What do you have to be thankful for this Thanksgiving?
It has been a challenging year to say the least. One that has put us to many tests, questioned every ideology we believe in, and divided our society more than we care to discuss.
Yet, through this ever changing crisis in our world, I am fighting harder than ever to remain hopeful in every aspect of my life. To say it has been a difficult task is an understatement.
I am awake at 1:30 in the morning going through the thoughts weighing my mind down. It seems almost a bittersweet day, trying hard to focus on the good in order to battle the demons I wrestle with inside my head.
Twenty-four hours from now my heart will be brimming with love, my house will be full, and the four beds upstairs will be filled with my blessings. It is an instance I have been anticipating, and one that brings joy to my soul.
Everyone will be home from college, and the holidays will begin.
It is a time of year to reflect on all I have to be thankful for, all I’m blessed with, and how grateful I am for my family. This year has been filled with ups and downs, and it has produced a time like no other.

In spite of all the chaos, there are many reasons to feel blessed. And, my list is long.
On another note, there is also a sense of sadness, heartbreak and hurdles that have plagued me, one after another. It is hard not to recall those moments no matter how hard I push them back in my mind.
I have had an uneasiness in my heart. One I know is fueled by anticipation, waiting and what-ifs. At times it overwhelms me to the point where I feel like I am suffocating. The anxiousness takes over at those moments, and I remind myself to just breathe. There are moments I feel like I’m going to explode and the anxiety will consume every inch of me.
Distractions. They are my saviors for the moment.
I wrestle with what this week should look like and all it is. It bounces back and forth in my mind as I try to grasp hold of it to get it under control.
Peace. It is near. I feel it just out of my reach.
I simply must stop the noise I have let inside, take the leap and grasp it.
In the midst of all the storms in my life the only peace I can cling to is having hope, trusting the Lord will see me through and remembering there is much to be grateful for.
Other than being thankful for the obvious blessings in life, I am grateful for the hope I have found. The prayers, the Lord, and all the things not seen. They are there and the only sense of comfort that brings any peace in my life.
My children are my salvation. Without them I would not be able to weather the pain I feel in my heart. They give me strength to get up each day, knowing I have moments with them to look forward to, their hugs, their I love yous, their voice calling out to me. They fill my heart with a joy I have no where else in my life. They create the four corners of my world. They are my biggest blessing.
My family, my friends, the wonderful doctors, my parents, my aunt and uncle, my brother, the crazy dog who brings so much laughter to these rooms and all the others I fail to mention.
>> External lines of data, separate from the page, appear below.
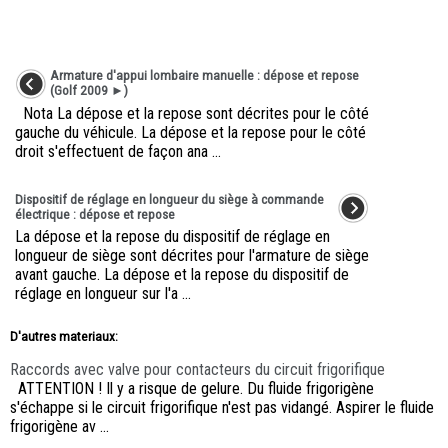
Armature d'appui lombaire manuelle : dépose et repose
(Golf 2009 ►)
Nota La dépose et la repose sont décrites pour le côté
gauche du véhicule. La dépose et la repose pour le côté
droit s'effectuent de façon ana ...
Dispositif de réglage en longueur du siège à commande
électrique : dépose et repose
La dépose et la repose du dispositif de réglage en
longueur de siège sont décrites pour l'armature de siège
avant gauche. La dépose et la repose du dispositif de
réglage en longueur sur l'a ...
D'autres materiaux:
Raccords avec valve pour contacteurs du circuit frigorifique
ATTENTION ! Il y a risque de gelure. Du fluide frigorigène
s'échappe si le circuit frigorifique n'est pas vidangé. Aspirer le fluide
frigorigène av ...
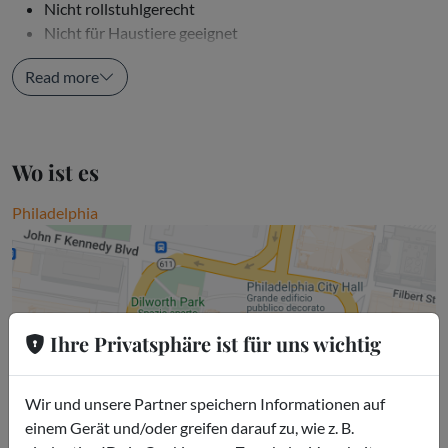
Nicht rollstuhlgerecht
Nicht für Haustiere geeignet
Kindersitze nicht verfügbar
Read more
Wo ist es
Philadelphia
Ihre Privatsphäre ist für uns wichtig
Wir und unsere Partner speichern Informationen auf
einem Gerät und/oder greifen darauf zu, wie z. B.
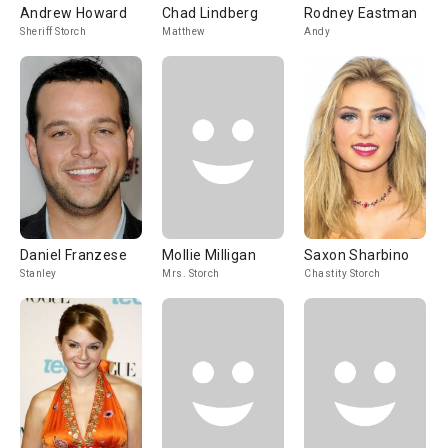
Andrew Howard
Chad Lindberg
Rodney Eastman
Sheriff Storch
Matthew
Andy
Daniel Franzese
Mollie Milligan
Saxon Sharbino
Stanley
Mrs. Storch
Chastity Storch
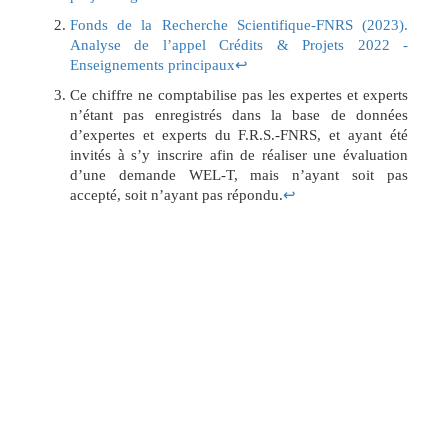
Fonds de la Recherche Scientifique-FNRS (2023).
Analyse de l’appel Crédits & Projets 2022 -
Enseignements principaux
↩︎
Ce chiffre ne comptabilise pas les expertes et experts
n’étant pas enregistrés dans la base de données
d’expertes et experts du F.R.S.-FNRS, et ayant été
invités à s’y inscrire afin de réaliser une évaluation
d’une demande WEL-T, mais n’ayant soit pas
accepté, soit n’ayant pas répondu.
↩︎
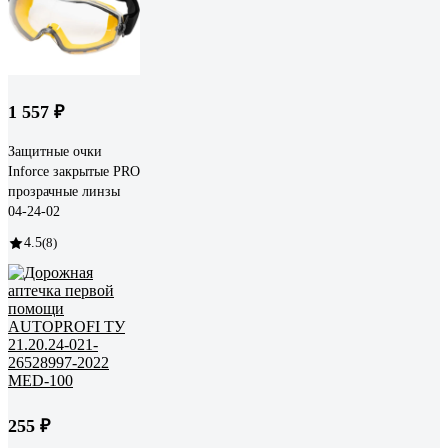
1 557 ₽
Защитные очки
Inforce закрытые PRO
прозрачные линзы
04-24-02
4.5
(8)
255 ₽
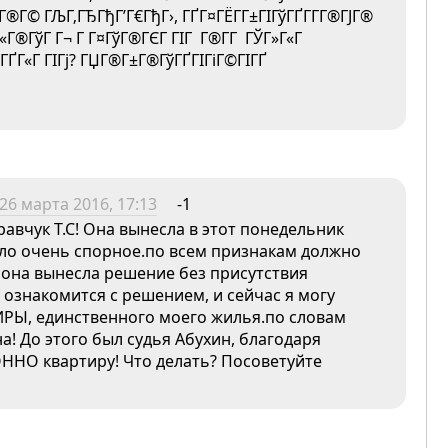
­Г®Г© ГЉГ‚ГЂГђГ’Г€ГђГ›, ГҐГ¤ГЁГ­Г±ГІГўГҐГ­Г­Г®ГЈГ®
Г«Г®ГўГ Г¬ Г Г¤ГўГ®ГЄГ ГІГ Г®Г­Г ГЎГ»Г«Г
¤ГҐГ«Г ГІГј? ГЏГ®Г±Г®ГўГҐГІГіГ©ГІГҐ
26 марта 2016, 17:13
-1
равчук Т.С! Она вынесла в этот понедельник
ело очень спорное.по всем признакам должно
 она вынесла решение без присутствия
у ознакомится с решением, и сейчас я могу
РЫ, единственного моего жилья.по словам
а! До этого был судья Абухин, благодаря
ННО квартиру! Что делать? Посоветуйте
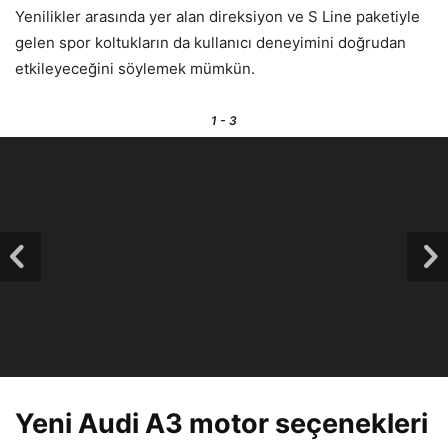
Yenilikler arasında yer alan direksiyon ve S Line paketiyle
gelen spor koltukların da kullanıcı deneyimini doğrudan
etkileyeceğini söylemek mümkün.
1
- 3
Yeni Audi A3 motor seçenekleri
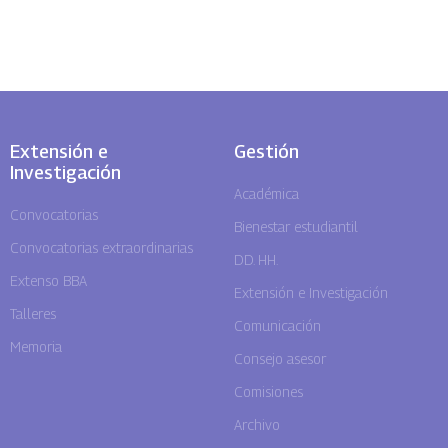
Extensión e
Gestión
Investigación
Académica
Convocatorias
Bienestar estudiantil
Convocatorias extraordinarias
DD. HH.
Extenso BBA
Extensión e Investigación
Talleres
Comunicación
Memoria
Consejo asesor
Comisiones
Archivo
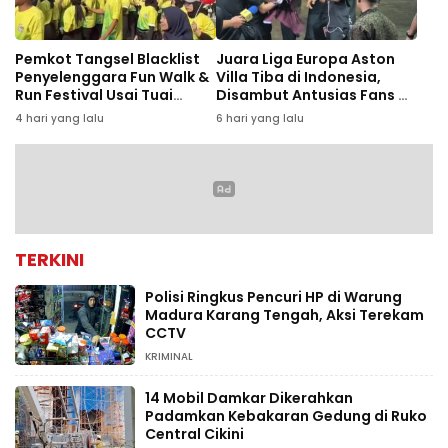
Pemkot Tangsel Blacklist
Juara Liga Europa Aston
Penyelenggara Fun Walk &
Villa Tiba di Indonesia,
Run Festival Usai Tuai
Disambut Antusias Fans di
Keluhan Peserta
Bandara Soekarno-Hatta
4 hari yang lalu
6 hari yang lalu
TERKINI
Polisi Ringkus Pencuri HP di Warung
Madura Karang Tengah, Aksi Terekam
CCTV
KRIMINAL
14 Mobil Damkar Dikerahkan
Padamkan Kebakaran Gedung di Ruko
Central Cikini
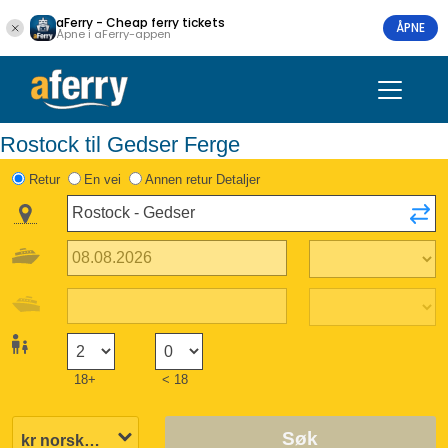
aFerry - Cheap ferry tickets
ÅPNE
Åpne i aFerry-appen
Rostock til Gedser Ferge
Retur
En vei
Annen retur Detaljer
18+
< 18
Søk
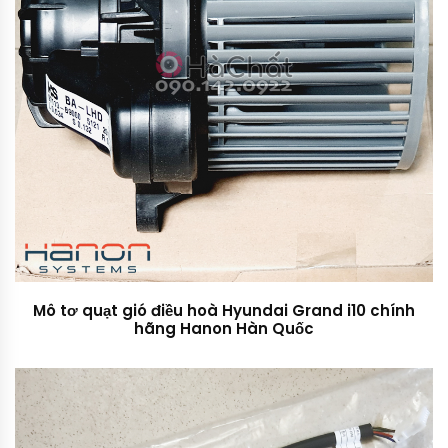
Mô tơ quạt gió điều hoà Hyundai Grand i10 chính
hãng Hanon Hàn Quốc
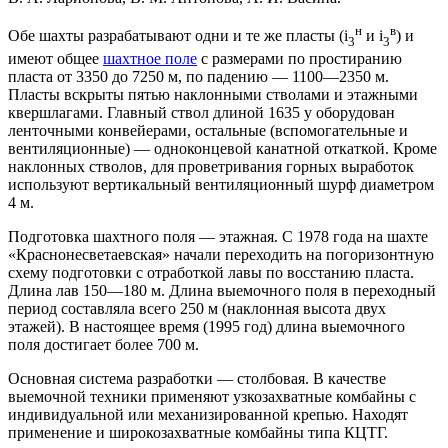
н
в
Обе шахты разрабатывают одни и те же пласты (i
и i
) и
3
3
имеют общее
шахтное поле
с размерами по простиранию
пласта от 3350 до 7250 м, по падению — 1100—2350 м.
Пласты вскрыты пятью наклонными стволами и этажными
квершлагами. Главный ствол длиной 1635 у оборудован
ленточными конвейерами, остальные (вспомогательные и
вентиляционные) — одноконцевой канатной откаткой. Кроме
наклонных стволов, для проветривания горных выработок
используют вертикальный вентиляционный шурф диаметром
4 м.
Подготовка шахтного поля — этажная. С 1978 года на шахте
«Краснонесветаевская» начали переходить на погоризонтную
схему подготовки с отработкой лавы по восстанию пласта.
Длина лав 150—180 м. Длина выемочного поля в переходный
период составляла всего 250 м (наклонная высота двух
этажей). В настоящее время (1995 год) длина выемочного
поля достигает более 700 м.
Основная система разработки — столбовая. В качестве
выемочной техники применяют узкозахватные комбайны с
индивидуальной или механизированной крепью. Находят
применение и широкозахватные комбайны типа КЦТГ.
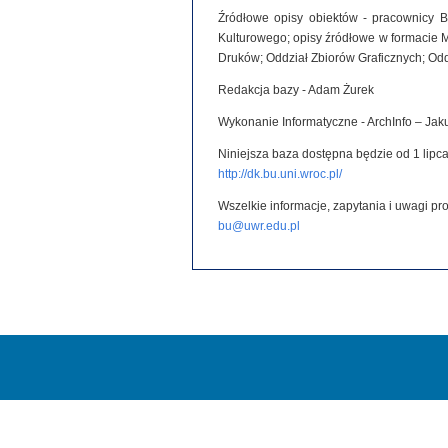
Źródłowe opisy obiektów - pracownicy B
Kulturowego; opisy źródłowe w formacie 
Druków; Oddział Zbiorów Graficznych; Od
Redakcja bazy - Adam Żurek
Wykonanie Informatyczne - ArchInfo – Ja
Niniejsza baza dostępna będzie od 1 lipca
http://dk.bu.uni.wroc.pl/
Wszelkie informacje, zapytania i uwagi p
bu@uwr.edu.pl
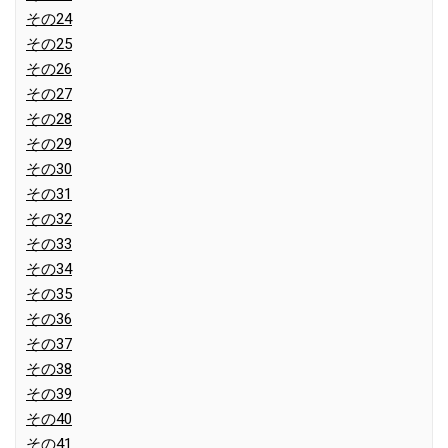
その24
その25
その26
その27
その28
その29
その30
その31
その32
その33
その34
その35
その36
その37
その38
その39
その40
その41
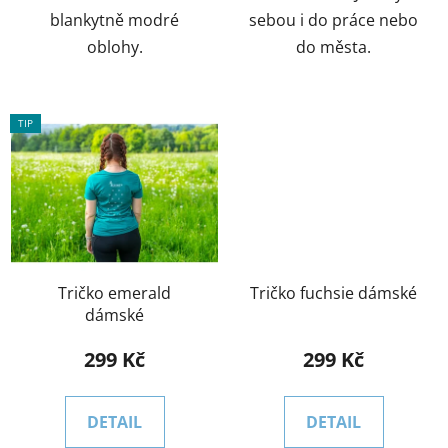
blankytně modré
sebou i do práce nebo
oblohy.
do města.
TIP
Tričko emerald
Tričko fuchsie dámské
dámské
299 Kč
299 Kč
DETAIL
DETAIL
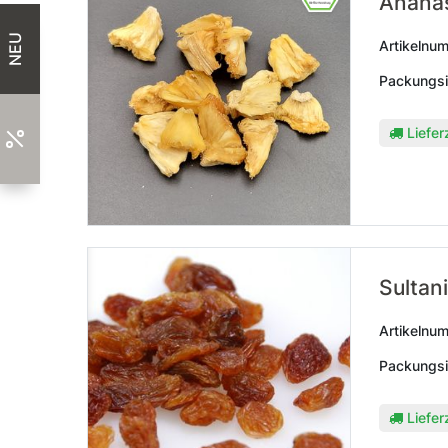
Ananas
NEU
Artikelnu
Packungsi
Liefer
Sultan
Artikelnu
Packungsi
Liefer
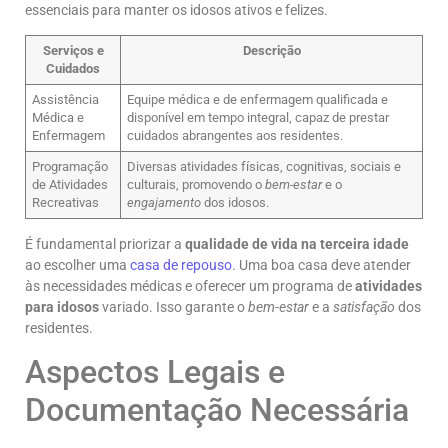
essenciais para manter os idosos ativos e felizes.
Serviços e
Descrição
Cuidados
Assistência
Equipe médica e de enfermagem qualificada e
Médica e
disponível em tempo integral, capaz de prestar
Enfermagem
cuidados abrangentes aos residentes.
Programação
Diversas atividades físicas, cognitivas, sociais e
de Atividades
culturais, promovendo o
bem-estar
e o
Recreativas
engajamento
dos idosos.
É fundamental priorizar a
qualidade de vida na terceira idade
ao escolher uma
casa de repouso
. Uma boa casa deve atender
às necessidades médicas e oferecer um programa de
atividades
para idosos
variado. Isso garante o
bem-estar
e a
satisfação
dos
residentes.
Aspectos Legais e
Documentação Necessária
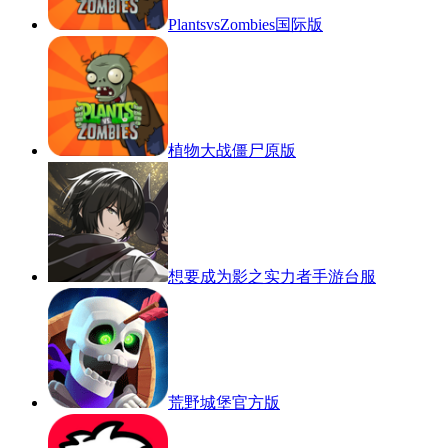
PlantsvsZombies国际版
植物大战僵尸原版
想要成为影之实力者手游台服
荒野城堡官方版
The battles hubby fights so hard without complaints, providing for our family in spite of his illness, and all the times he has been the one comforting me.
All of you have been a solace in the storm. All I am blessed with. All the good in spite of the bad.
It is in the midst of turmoil that sometimes we find the many blessings bestowed upon us. Without the bad, how would we see the good?
Perhaps, we should remember we need to have the negative in order to see the positive. The bad in order to appreciate the good. And, the storms in order to enjoy the sunshine. No matter what we endure, the glass is always half full if that is how we choose to see it.
On this Thanksgiving open your heart to the joys in your life, the blessings, the gratefulness. Find hope in the uncertainty, seek grace from the favors of the Lord, and appreciate what you do have. We all have something to be thankful for.
Happy Thanksgiving!
Give thanks to the Lord, for he is good; his love endures forever.